Apple garant des libertés aux Etats-Unis. Un argument recevable qui s'inscrit dans la lignée du scandale Snowden et de l'émotion mondiale qu'il a suscitée. Mais qui cache aussi une préoccupation commerciale. Apple et Google rivalisent d'assurance sur la sécurité de leurs appareils. Fournir aux autorités la clé " de la porte de derrière " ruinerait leur crédibilité.
Dans le même temps, Apple prend des libertés avec le fisc américain. Si la société paie ses impôts aux Etats-Unis, elle refuse de rapatrier ses bénéfices plantureux réalisés à l'étranger. Résultat, l'entreprise de tous les records – ceux de profits et ceux de trésorerie – s'endette pour pouvoir rétribuer ses actionnaires.
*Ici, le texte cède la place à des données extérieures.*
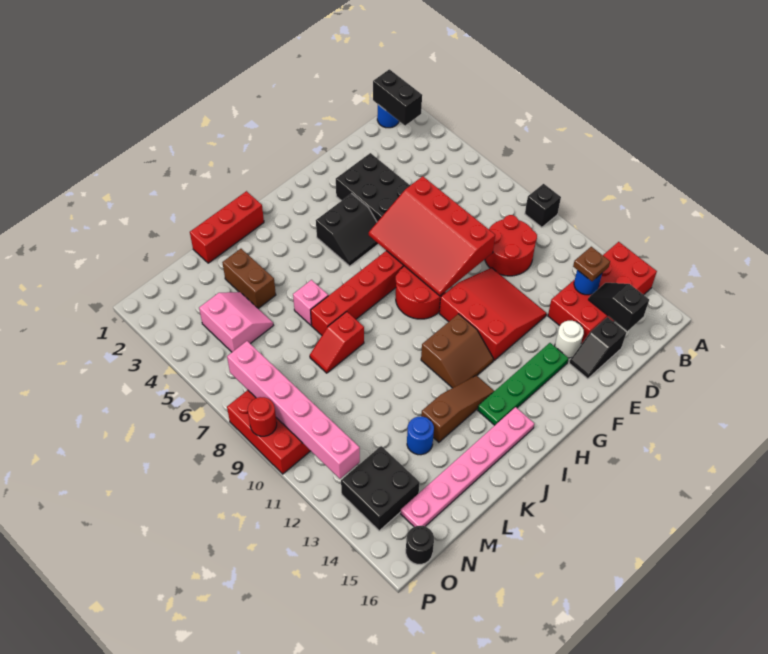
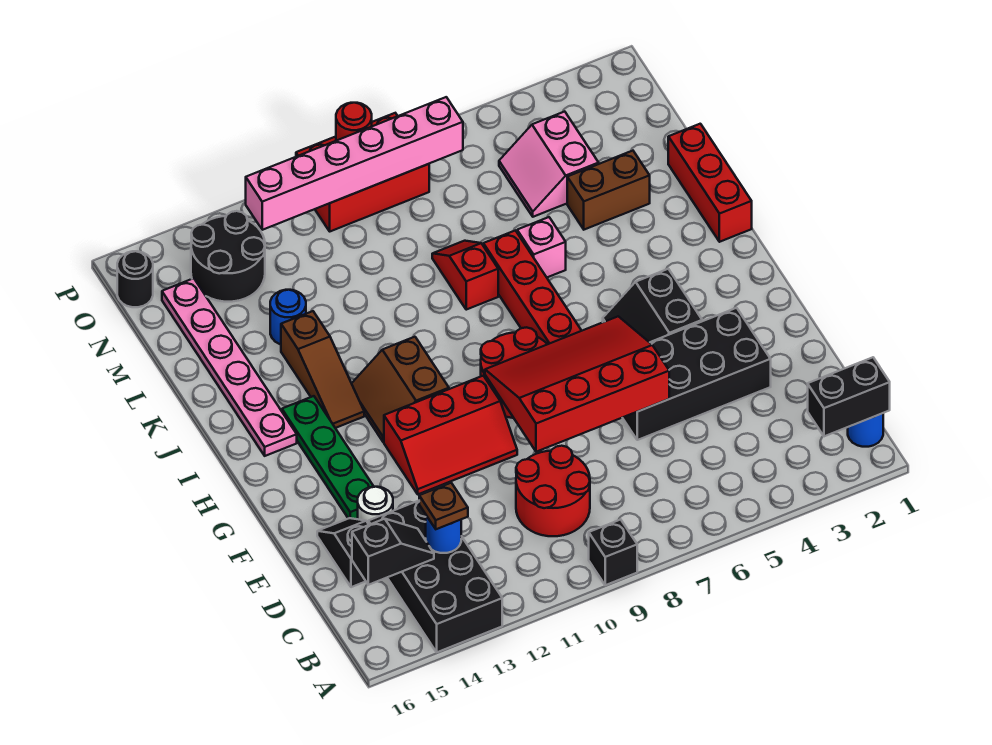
red 2x4 brick [548,242,657,344] -> black 2x4 brick [368,501,502,652]
red 3x3 slope [439,268,547,361] -> red 2x3 slope [384,376,517,494]
pink 2x2 slope [199,292,273,352] -> pink 2x2 slope turned to [499,112,599,217]
black 2x2 brick [341,446,420,531] -> black 2x2 round brick [191,211,265,302]

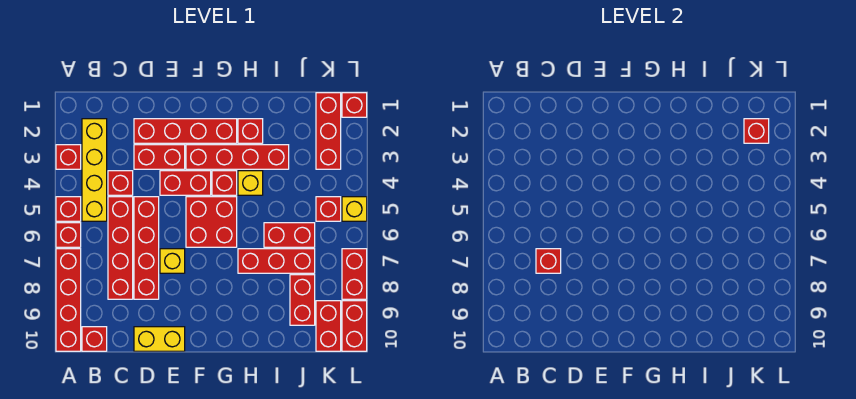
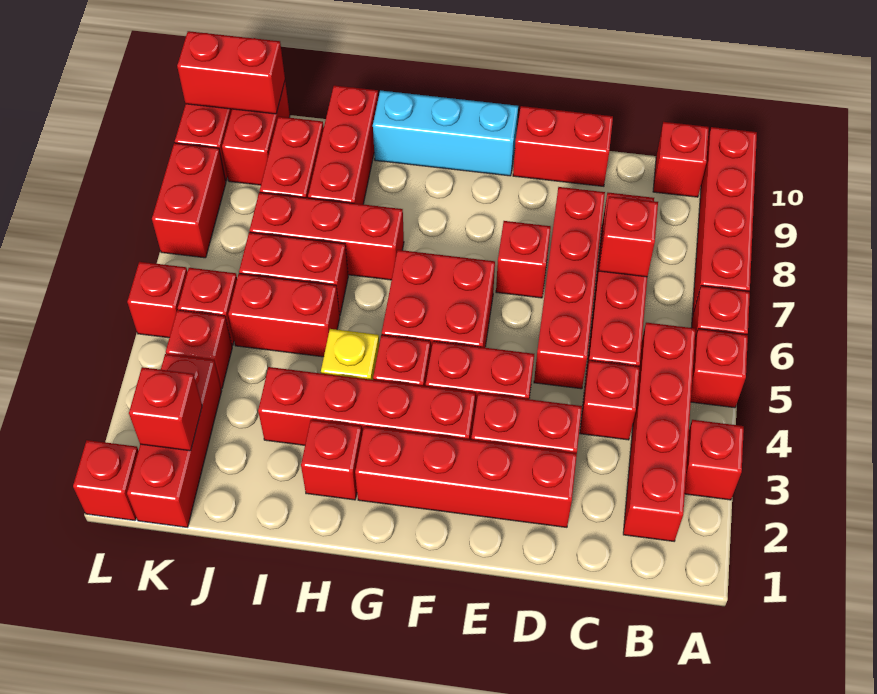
yellow 1x4 brick [82,119,107,221] -> red 1x4 brick [623,323,695,541]
yellow 1x2 brick [134,327,185,351] -> red 1x2 brick [513,106,613,186]
yellow 1x1 brick [160,249,185,273] -> red 1x1 brick [496,221,551,298]
none -> cyan 1x3 brick [373,90,518,176]
none -> red 1x2 brick [228,274,340,357]
none -> red 1x3 brick [308,85,378,204]
none -> red 1x1 brick [166,310,232,389]
none -> red 1x2 brick [177,31,285,114]
yellow 1x1 brick [342,197,367,221] -> red 1x1 brick [127,262,187,338]

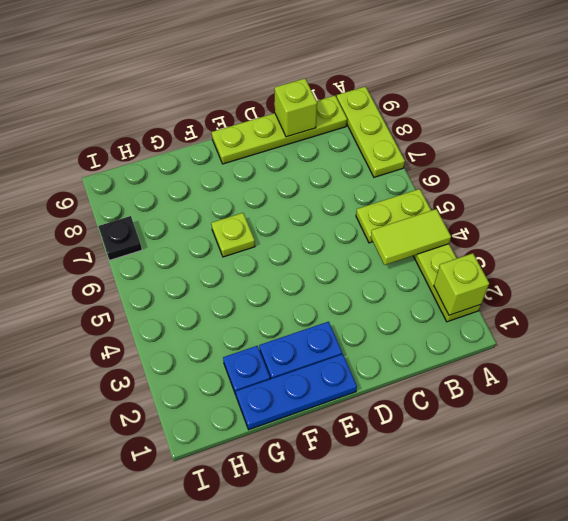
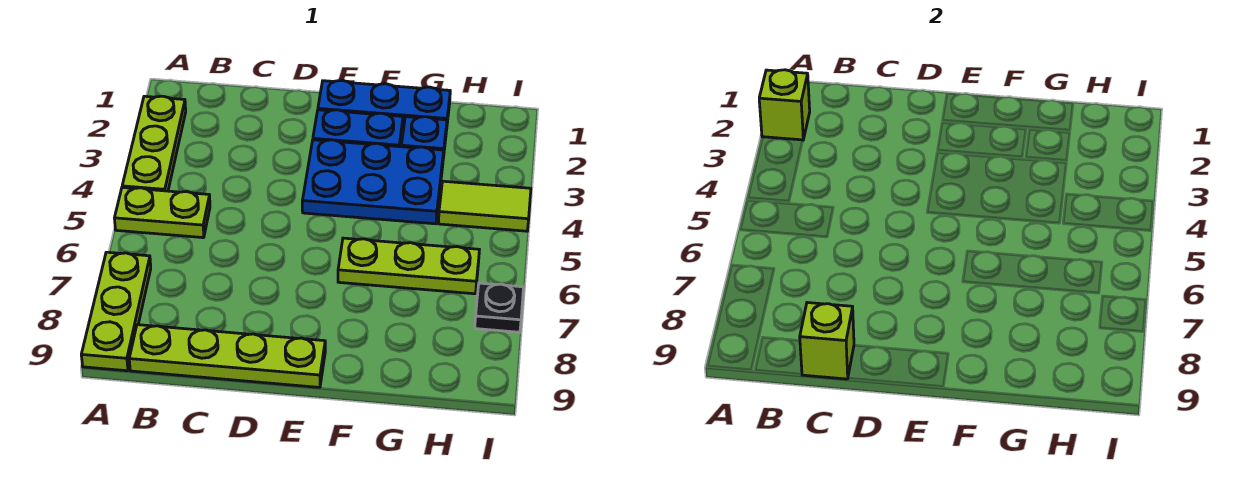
lime 1x2 tile [371,209,451,265] -> lime 1x2 tile moved to [438,181,531,231]
none -> blue 2x3 plate [302,140,444,224]
lime 1x1 plate [211,213,255,257] -> lime 1x3 plate [338,238,479,294]

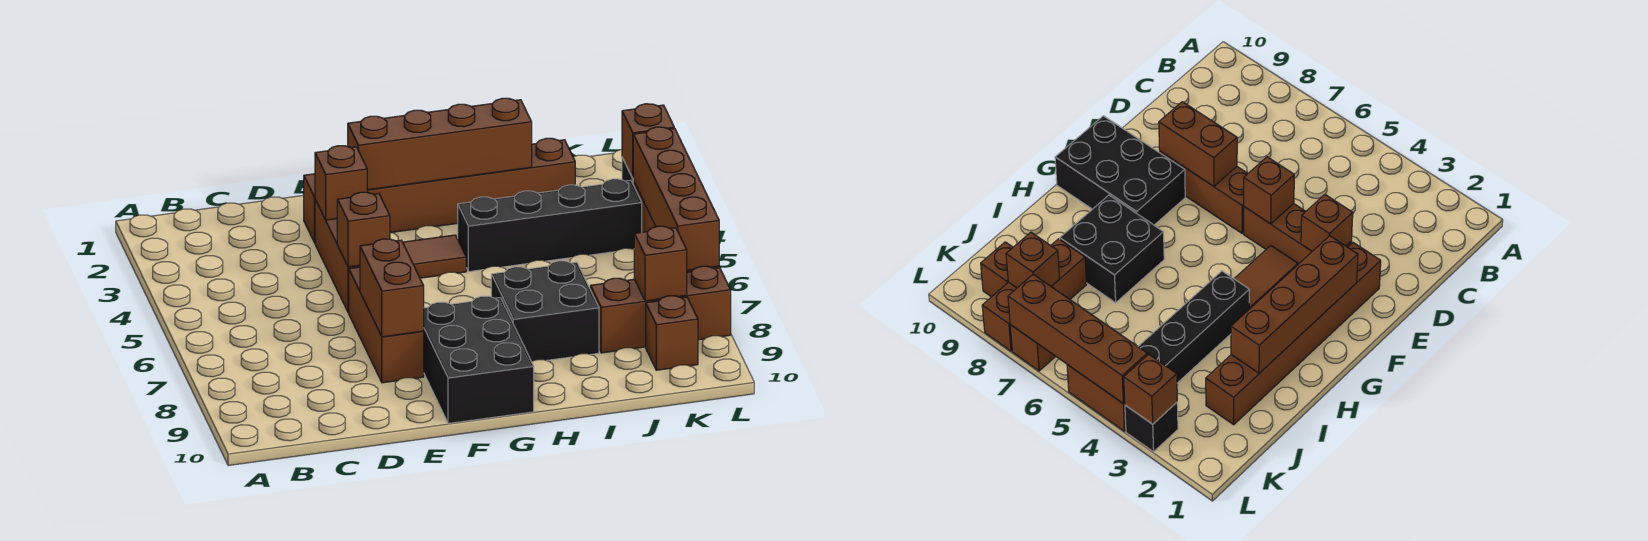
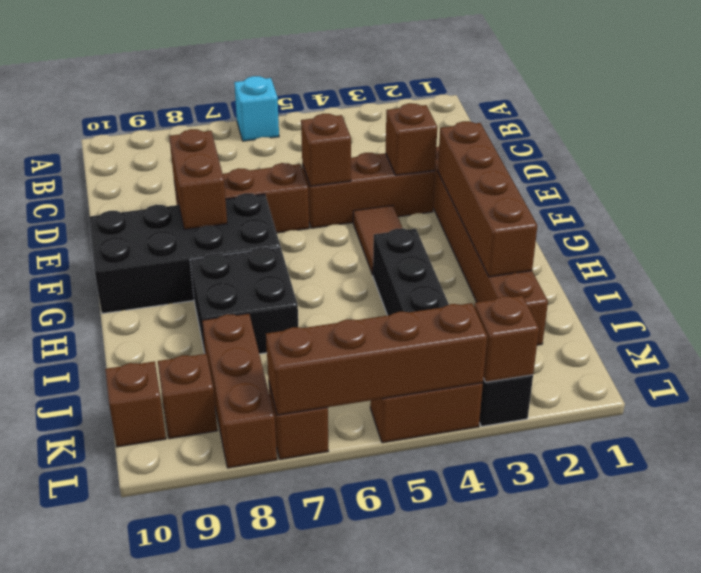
none -> cyan 1x1 brick [234,76,279,141]
brown 1x2 brick [360,239,424,337] -> brown 1x2 brick turned to [169,129,227,230]
black 2x3 brick [423,296,534,424] -> black 2x4 brick [89,193,280,314]
brown 1x1 brick [634,226,687,301] -> brown 1x1 brick moved to [105,361,166,447]

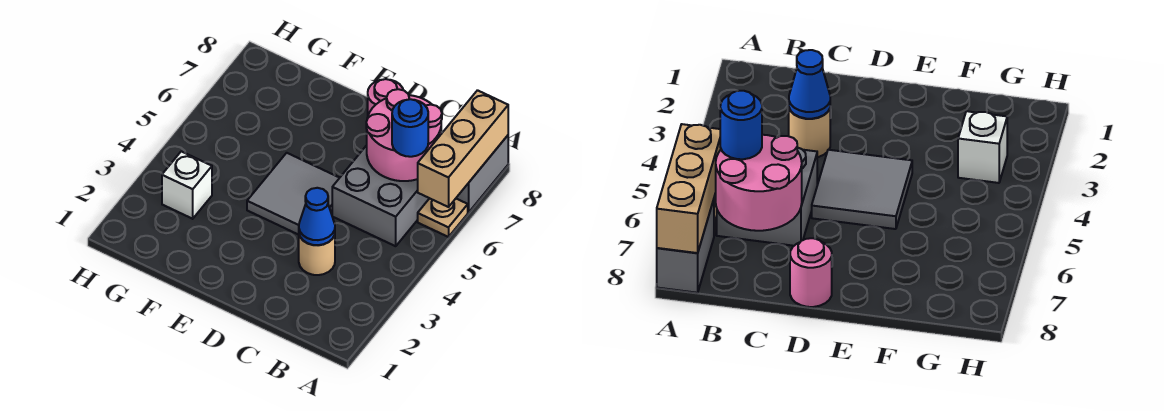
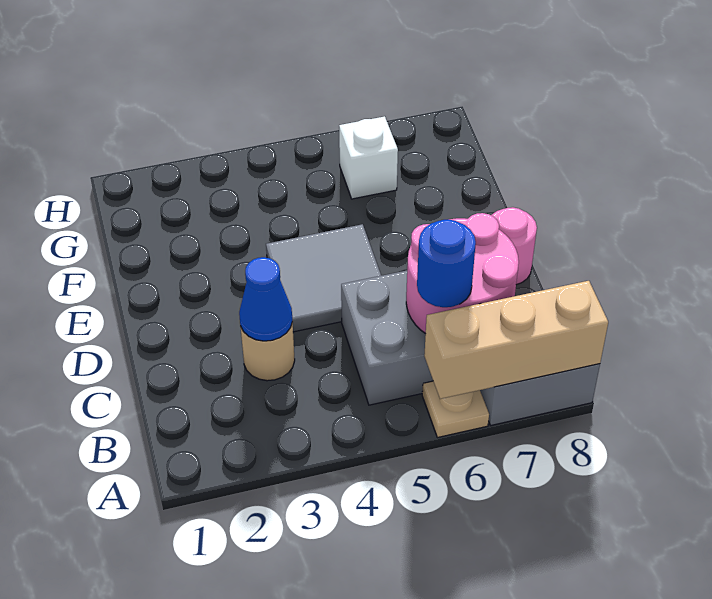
white 1x1 brick [162,151,212,219] -> white 1x1 brick moved to [339,116,398,199]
Elle a ainsi émis, mardi 16 février, une nouvelle tranche d'obligations de 12 milliards de dollars (10,7 milliards d'euros). C'est la cinquième émission de ce type depuis 2013.
Si 1,5 milliard de dollars seront consacrés à des investissements dans les énergies vertes, dans la foulée de la COP21, l'essentiel sera utilisé pour racheter des actions ou payer des dividendes. Au rythme où vont les choses, Apple sera bientôt à la fois l'entreprise la plus riche du monde et aussi la plus endettée (près de 60 milliards de dollars de dette) !
Inflexible sur la fiscalité
Si elle devait faire revenir un peu des quelque 180 milliards de dollars de trésorerie disponible à l'étranger, elle devrait s'acquitter d'un impôt sur les bénéfices de 32 %, déduction faite des 3 % de taxes payées à l'étranger grâce à d'astucieux montages fiscaux (le taux officiel américain est de 35 %). Mieux vaut donc emprunter à trente ans au taux de 3 %. Au risque de gonfler un peu plus une bulle obligataire déjà conséquente.
Tim Cook explique que les temps changent et que, tant que la loi américaine sur la taxation des bénéfices n'aura pas changé, il ne modifiera pas ses pratiques. Vertueuse sur l'environnement ou les libertés civiles, inflexible sur la fiscalité, Apple s'inscrit dans la grande tradition libertarienne des " barons voleurs " du XIXe siècle qui, de Carnegie à Rockefeller, ont combattu l'emprise de l'Etat sur leurs affaires. Une citoyenneté à la carte, symbole d'un capitalisme qui se cherche de nouvelles règles du jeu.